⟨

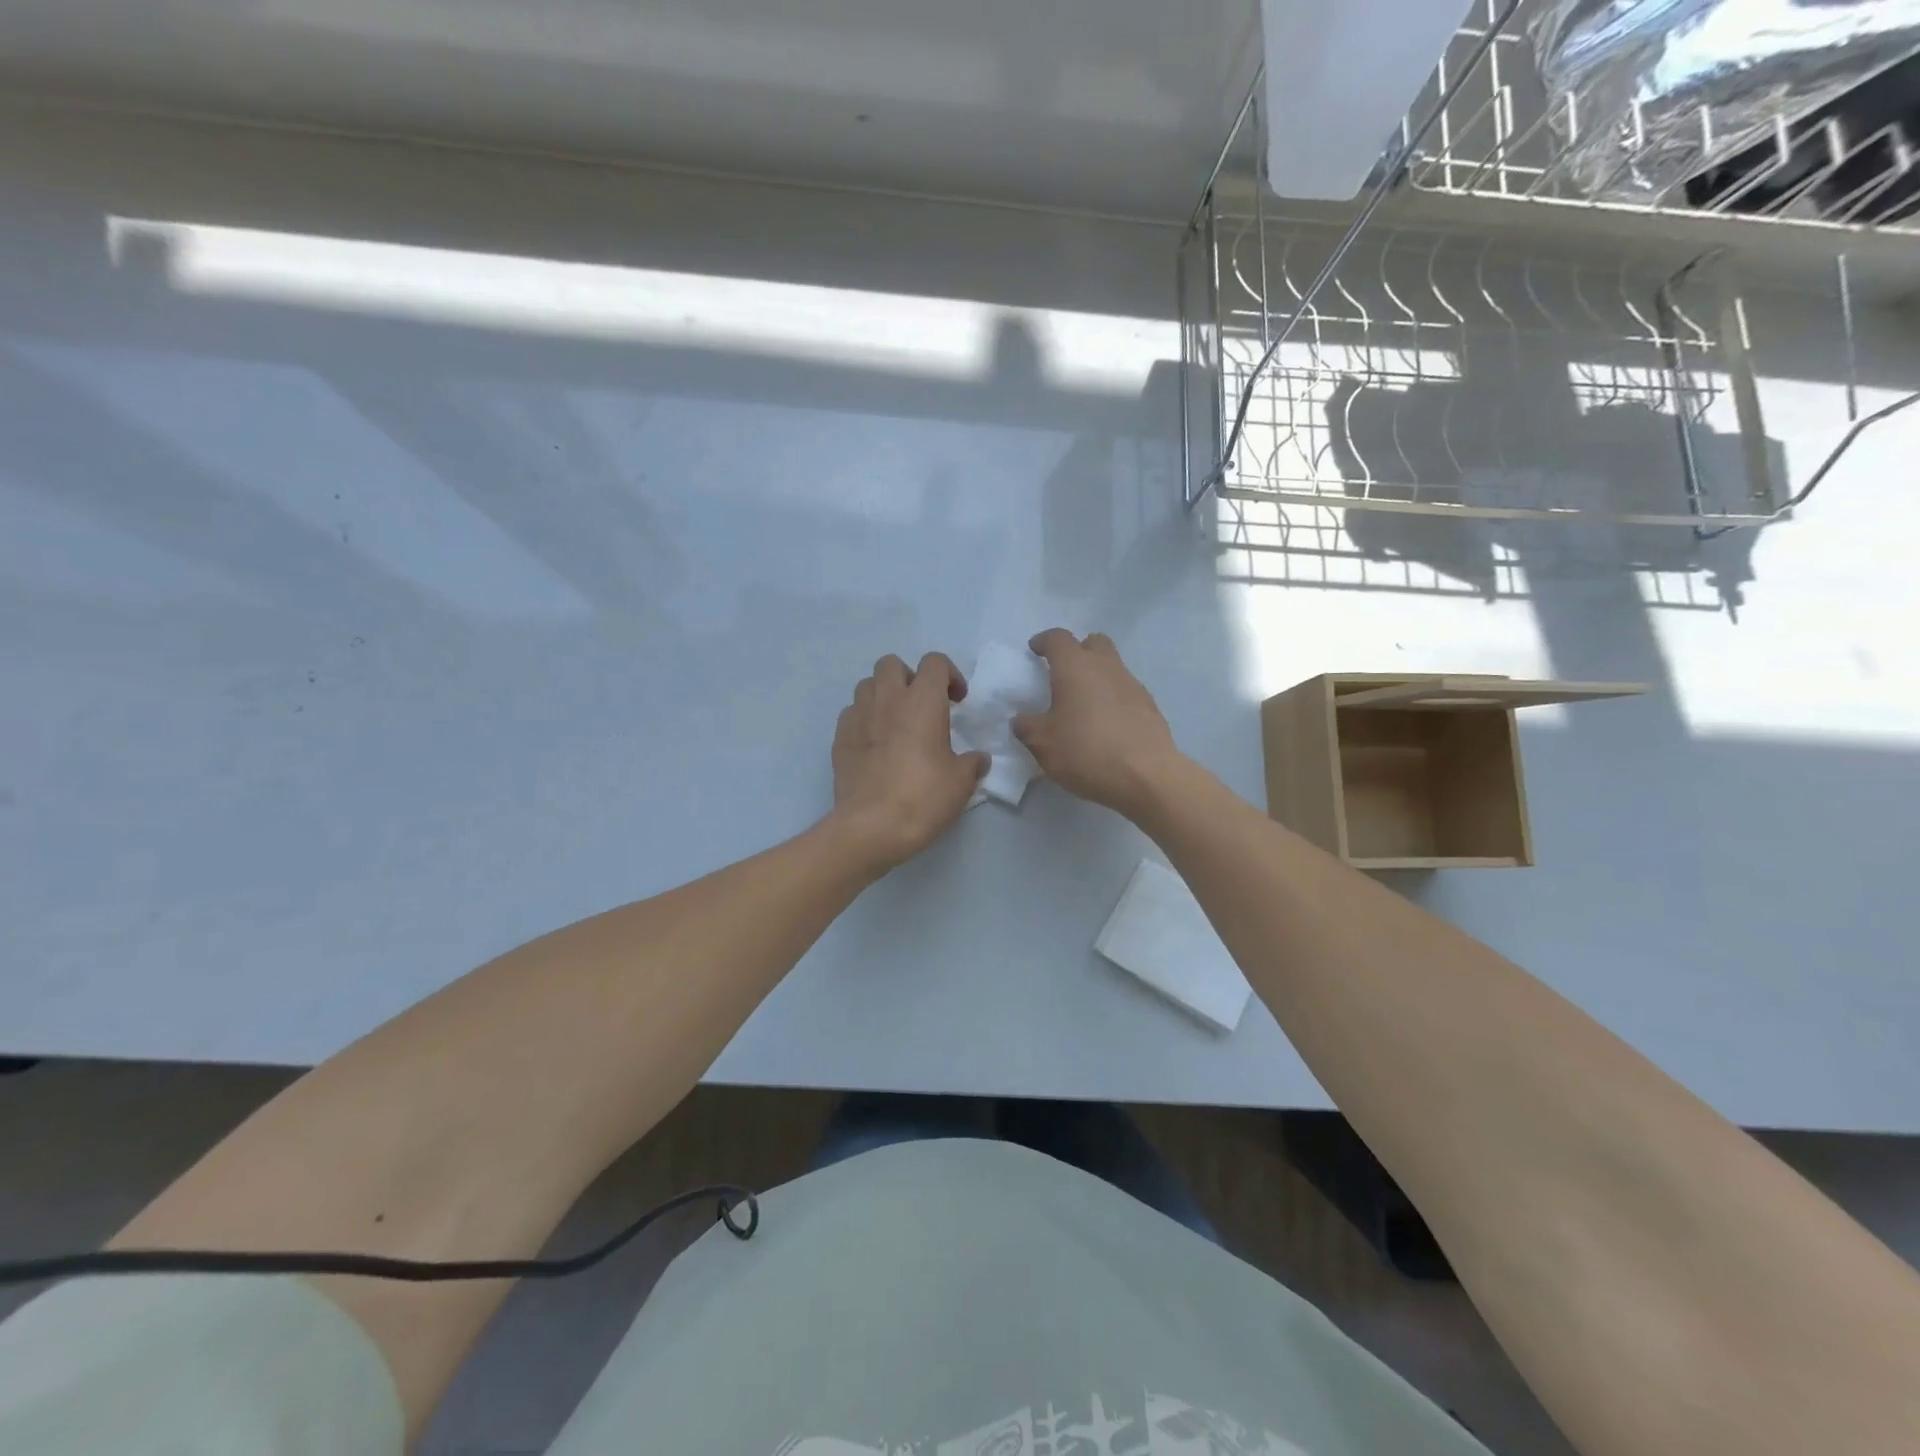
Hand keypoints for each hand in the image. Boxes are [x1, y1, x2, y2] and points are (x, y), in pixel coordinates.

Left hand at [830, 653, 988, 873]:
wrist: (870, 827)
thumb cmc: (922, 798)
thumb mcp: (961, 783)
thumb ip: (972, 763)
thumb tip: (978, 759)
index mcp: (922, 701)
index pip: (934, 662)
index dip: (949, 675)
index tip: (957, 702)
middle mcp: (887, 699)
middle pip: (892, 664)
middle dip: (909, 677)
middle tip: (922, 706)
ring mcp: (858, 717)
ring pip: (867, 685)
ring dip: (883, 695)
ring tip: (896, 722)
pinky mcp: (839, 738)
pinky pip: (852, 713)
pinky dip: (865, 719)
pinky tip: (875, 744)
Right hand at [1013, 629, 1181, 818]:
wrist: (1146, 776)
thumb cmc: (1086, 752)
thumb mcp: (1043, 744)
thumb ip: (1027, 727)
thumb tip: (1022, 720)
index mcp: (1075, 667)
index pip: (1058, 638)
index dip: (1044, 641)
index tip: (1035, 650)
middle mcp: (1106, 667)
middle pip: (1093, 643)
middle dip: (1078, 651)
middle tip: (1064, 673)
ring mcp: (1132, 684)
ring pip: (1112, 666)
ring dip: (1097, 676)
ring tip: (1084, 704)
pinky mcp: (1150, 706)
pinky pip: (1126, 691)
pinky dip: (1113, 698)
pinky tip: (1106, 724)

⟩

Your whole answer should be one number, the count of lines in the records that hold "index".

8